● **PAGE EXCERPT**:
※
As with XSLT's xsl:value-of element, if more than one node is returned from evaluating the given expression, the text descendants of all nodes selected will be concatenated (in document order) into a single string. For example, applying findvalue('para') to the following XML snippet:

 <para>     Well, <emphasis>I</emphasis> wouldn't say that. </para>

produces this somewhat more ambiguous snippet:

 Well, I wouldn't say that.

Unlike other XPathScript subroutines designed to select nodes from the source XML document, XPath expressions passed to findvalue( ) are not limited to location path expressions:

 <p>     This document contains <%= findvalue('count(//section)') %> sections. </p>

6.1.1.2 findnodes( )

While findvalue( ) is used for retrieving the values of the selected nodes, the findnodes( ) function is used to select the nodes themselves. In a list context, findnodes( ) returns a list of all nodes that match the XPath expression passed as the first argument; in a scalar context, it returns an XML::XPath::NodeSet object. As with findvalue( ) , a node may be passed as the optional second argument to constrain the context in which the XPath expression will be evaluated.
※
● **GIVEN MATERIAL**:
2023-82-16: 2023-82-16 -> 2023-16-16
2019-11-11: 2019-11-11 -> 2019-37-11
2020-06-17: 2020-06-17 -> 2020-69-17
※
● **TASKS TO CARRY OUT**:
#1 In the XPathScript excerpt, what does findnodes( ) return when it is called in a scalar context?
#2 List every element name that appears as a markup tag in the code snippets of the XPathScript excerpt.

● **SOLUTIONS TO THE TASKS**:
#1 An XML::XPath::NodeSet object.

#2 para, emphasis, p